Résumé de la décision
Mme A B a déposé une requête le 19 mars 2024, demandant l'annulation d'une décision du 13 octobre 2023 par laquelle la commission de recours amiable de la Mutualité Sociale Agricole d'Alsace avait rejeté son recours administratif et lui avait ordonné de rembourser un indu de revenu de solidarité active d'un montant de 6 886,04 euros. La juridiction a constaté que la requête était tardive, ayant été enregistrée après l'expiration du délai de recours de deux mois, et a donc rejeté la demande de Mme B comme manifestement irrecevable.
Arguments pertinents
1. Délai de recours : La décision souligne que, selon l'article R. 421-1 du code de justice administrative, "la juridiction ne peut être saisie que par voie de recours formé contre une décision, et ce, dans les deux mois à partir de la notification ou de la publication de la décision attaquée". Mme B a eu connaissance de la décision contestée avant le 21 novembre 2023, ce qui signifie qu'elle aurait dû déposer sa requête avant le 21 janvier 2024.

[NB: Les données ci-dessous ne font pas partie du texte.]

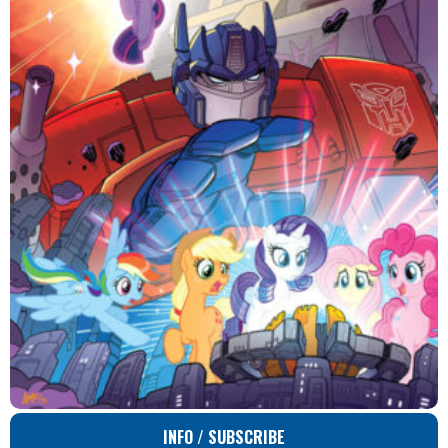
INFO / SUBSCRIBE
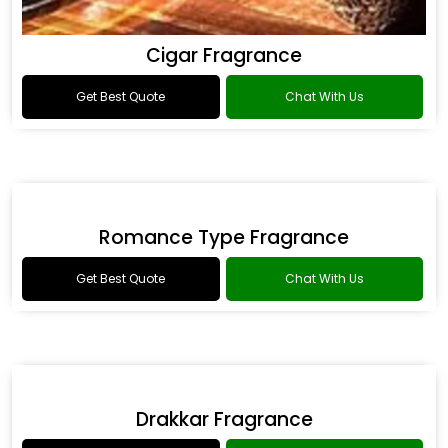
Cigar Fragrance
Get Best Quote
Chat With Us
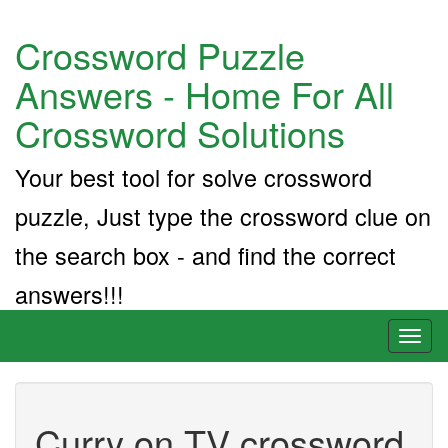
Crossword Puzzle
Answers - Home For All
Crossword Solutions
Your best tool for solve crossword
puzzle, Just type the crossword clue on
the search box - and find the correct
answers!!!
Toggl
naviga
Curry on TV crossword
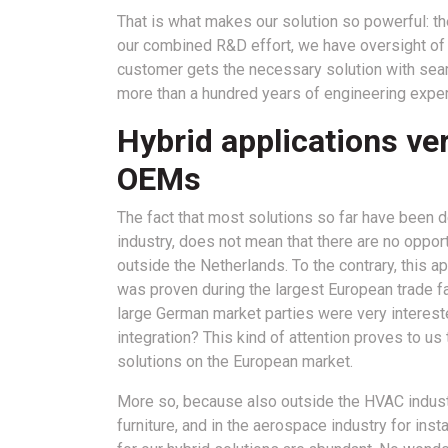
That is what makes our solution so powerful: th
our combined R&D effort, we have oversight of t
customer gets the necessary solution with seam
more than a hundred years of engineering exper
Hybrid applications ve
OEMs
The fact that most solutions so far have been
industry, does not mean that there are no opport
outside the Netherlands. To the contrary, this a
was proven during the largest European trade fai
large German market parties were very intere
integration? This kind of attention proves to us
solutions on the European market.
More so, because also outside the HVAC industry 
furniture, and in the aerospace industry for inst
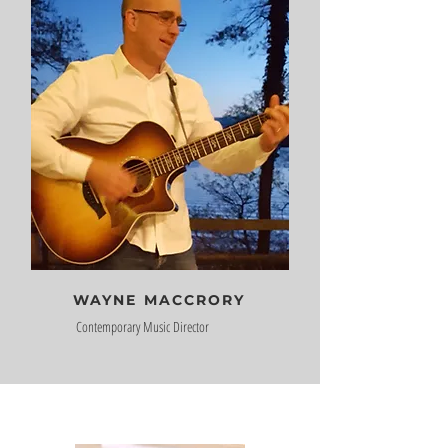
WAYNE MACCRORY
Contemporary Music Director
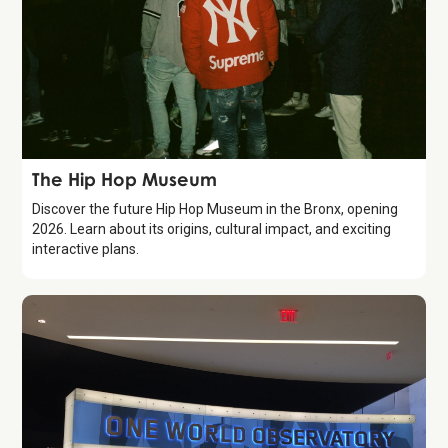
Attraction
The Hip Hop Museum
Discover the future Hip Hop Museum in the Bronx, opening
2026. Learn about its origins, cultural impact, and exciting
interactive plans.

2. Irrecevabilité de la requête : En raison de l'enregistrement tardif de la requête, la juridiction a appliqué l'article R. 222-1 du code de justice administrative, qui permet de rejeter les requêtes manifestement irrecevables. La requête de Mme B a été jugée tardive et, par conséquent, irrecevable.

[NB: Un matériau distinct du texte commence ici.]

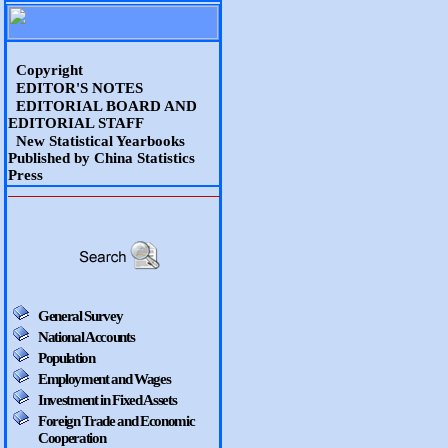
Copyright
EDITOR'S NOTES
EDITORIAL BOARD AND
EDITORIAL STAFF
New Statistical Yearbooks
Published by China Statistics
Press
General Survey
National Accounts
Population
Employment and Wages
Investment in Fixed Assets
Foreign Trade and Economic
Cooperation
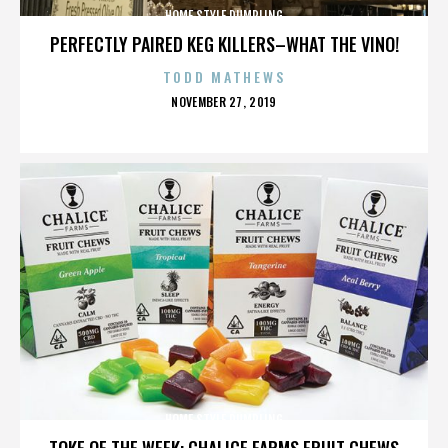
HOME STYLE DUMPLING
PERFECTLY PAIRED KEG KILLERS–WHAT THE VINO!
TODD MATHEWS
POSTED
NOVEMBER 27, 2019
ON
HOME STYLE DUMPLING
TOKE OF THE WEEK: CHALICE FARMS FRUIT CHEWS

Interprétations et citations légales
1. Article R. 421-1 du code de justice administrative : Cet article stipule que le recours doit être formé dans un délai de deux mois suivant la notification de la décision. La décision de la commission de recours amiable mentionnait les voies et délais de recours, ce qui implique que Mme B était informée de ses droits et obligations. La connaissance de la décision avant le 21 novembre 2023 a été déterminante pour établir que le délai de recours était dépassé.
2. Article R. 222-1 du code de justice administrative : Cet article permet aux présidents de tribunal administratif de rejeter les requêtes manifestement irrecevables. La décision de rejeter la requête de Mme B s'appuie sur le fait qu'elle n'a pas respecté le délai imparti, ce qui est clairement stipulé dans le texte : "La juridiction n'est pas tenue d'inviter leur auteur à les régulariser". Cela souligne l'importance du respect des délais dans le cadre des recours administratifs.
En conclusion, la décision de rejet de la requête de Mme B repose sur des principes clairs de droit administratif concernant les délais de recours, et la juridiction a appliqué ces principes de manière rigoureuse, conformément aux dispositions légales en vigueur.